## Start TEXT SECTION
Multicollinearity/Serial Correlation/Hederoskedasticity Description Summary

This_is_not_easy · May 20, 2015, 4:28pm

I’ve run into a lot of questions regarding the description of characteristics regarding coefficients, standard errors, etc… I’ve created a brief summary below to outline the characteristics of each and get a better grasp of it all.

I’m not confident in my interpretation and I’m looking for some verification/correction. Any and all help is immensely appreciated!

Conditional Heteroskedasticity

Coefficients: Unbiased & Consistent

Standard Errors: Biased, Consistent, and too small

t-Stat: Artificially High

Serial Correlation

Coefficients: Unbiased & Consistent

Standard Errors: Biased, Consistent, and too small

t-Stat: Artificially High

Multicollinearity

Coefficients: Unbiased & Consistent

Standard Errors: Biased, Consistent, and too large

T-Stat: Artficially Low

Model Misspecification

Coefficients are biased and inconsistent

Gebura · May 20, 2015, 5:27pm

I agree both conditional heteroskedasticity and serial correlation lead to bias standard errors, but t-stat can be either too low or too high in these cases.
## End TEXT SECTION
## Start INFORMATION GIVEN
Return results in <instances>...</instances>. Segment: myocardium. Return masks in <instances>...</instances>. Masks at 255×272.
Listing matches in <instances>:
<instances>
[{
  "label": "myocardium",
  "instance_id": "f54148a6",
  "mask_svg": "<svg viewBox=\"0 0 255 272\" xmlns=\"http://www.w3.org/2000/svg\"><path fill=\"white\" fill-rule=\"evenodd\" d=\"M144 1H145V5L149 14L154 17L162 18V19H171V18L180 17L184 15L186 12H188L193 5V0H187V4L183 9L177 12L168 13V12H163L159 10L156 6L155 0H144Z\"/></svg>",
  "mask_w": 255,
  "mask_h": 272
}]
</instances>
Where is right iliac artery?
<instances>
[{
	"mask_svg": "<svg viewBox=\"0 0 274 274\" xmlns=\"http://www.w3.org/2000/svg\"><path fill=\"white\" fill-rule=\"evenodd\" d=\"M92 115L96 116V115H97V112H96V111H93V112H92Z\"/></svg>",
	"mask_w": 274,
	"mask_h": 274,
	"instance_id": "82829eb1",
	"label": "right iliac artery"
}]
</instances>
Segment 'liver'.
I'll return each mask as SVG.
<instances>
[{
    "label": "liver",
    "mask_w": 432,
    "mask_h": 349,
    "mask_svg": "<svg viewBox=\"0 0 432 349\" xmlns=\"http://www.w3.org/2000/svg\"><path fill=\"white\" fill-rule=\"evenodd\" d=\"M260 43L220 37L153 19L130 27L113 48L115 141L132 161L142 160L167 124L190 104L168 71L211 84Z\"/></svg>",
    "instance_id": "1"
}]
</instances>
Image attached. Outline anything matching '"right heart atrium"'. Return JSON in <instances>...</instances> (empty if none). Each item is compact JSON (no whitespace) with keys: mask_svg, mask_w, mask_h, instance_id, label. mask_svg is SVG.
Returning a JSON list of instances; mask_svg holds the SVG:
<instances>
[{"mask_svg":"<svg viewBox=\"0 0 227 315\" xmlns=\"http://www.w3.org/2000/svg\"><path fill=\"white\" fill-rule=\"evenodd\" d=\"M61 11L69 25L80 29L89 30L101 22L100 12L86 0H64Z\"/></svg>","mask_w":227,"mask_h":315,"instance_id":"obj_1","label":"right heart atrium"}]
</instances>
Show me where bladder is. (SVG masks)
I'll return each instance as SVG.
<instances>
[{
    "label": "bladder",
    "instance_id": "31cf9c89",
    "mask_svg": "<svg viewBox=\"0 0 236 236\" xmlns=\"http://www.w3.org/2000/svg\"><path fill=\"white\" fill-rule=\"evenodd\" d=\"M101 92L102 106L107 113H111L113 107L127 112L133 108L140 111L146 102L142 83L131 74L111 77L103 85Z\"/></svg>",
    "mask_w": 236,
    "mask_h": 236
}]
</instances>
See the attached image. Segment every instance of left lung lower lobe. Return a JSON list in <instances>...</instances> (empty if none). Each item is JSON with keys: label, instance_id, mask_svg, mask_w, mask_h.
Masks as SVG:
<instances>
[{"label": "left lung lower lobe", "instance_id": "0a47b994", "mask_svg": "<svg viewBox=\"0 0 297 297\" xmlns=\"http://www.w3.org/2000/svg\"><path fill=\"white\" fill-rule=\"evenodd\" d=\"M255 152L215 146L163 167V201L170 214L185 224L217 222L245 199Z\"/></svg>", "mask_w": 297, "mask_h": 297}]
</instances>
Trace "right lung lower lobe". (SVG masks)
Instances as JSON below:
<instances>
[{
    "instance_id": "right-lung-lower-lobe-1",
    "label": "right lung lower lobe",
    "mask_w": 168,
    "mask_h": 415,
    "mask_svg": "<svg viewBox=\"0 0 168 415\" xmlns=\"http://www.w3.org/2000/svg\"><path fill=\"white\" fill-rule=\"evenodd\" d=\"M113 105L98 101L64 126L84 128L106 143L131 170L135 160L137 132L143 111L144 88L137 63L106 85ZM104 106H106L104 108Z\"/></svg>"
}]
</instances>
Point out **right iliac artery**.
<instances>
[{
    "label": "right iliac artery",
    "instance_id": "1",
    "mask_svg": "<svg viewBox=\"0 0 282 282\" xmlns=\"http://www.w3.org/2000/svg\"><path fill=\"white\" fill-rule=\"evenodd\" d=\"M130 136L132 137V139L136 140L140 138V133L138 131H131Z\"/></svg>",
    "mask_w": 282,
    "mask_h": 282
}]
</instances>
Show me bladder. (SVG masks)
## End INFORMATION GIVEN
▶ **TO DO**
Please decide whether each statement below agrees with the forum thread on regression problems, giving yes or no and quoting the thread's deciding words.
1. The first post's summary lists the standard errors under multicollinearity as too large.
2. The first post's summary says model misspecification leaves coefficients unbiased.
3. The reply says the t-stat under serial correlation is always too high.

▶ **COMPLETED EXERCISE**
1. Yes: "Standard Errors: Biased, Consistent, and too large"
2. No: "Coefficients are biased and inconsistent"
3. No: "t-stat can be either too low or too high in these cases"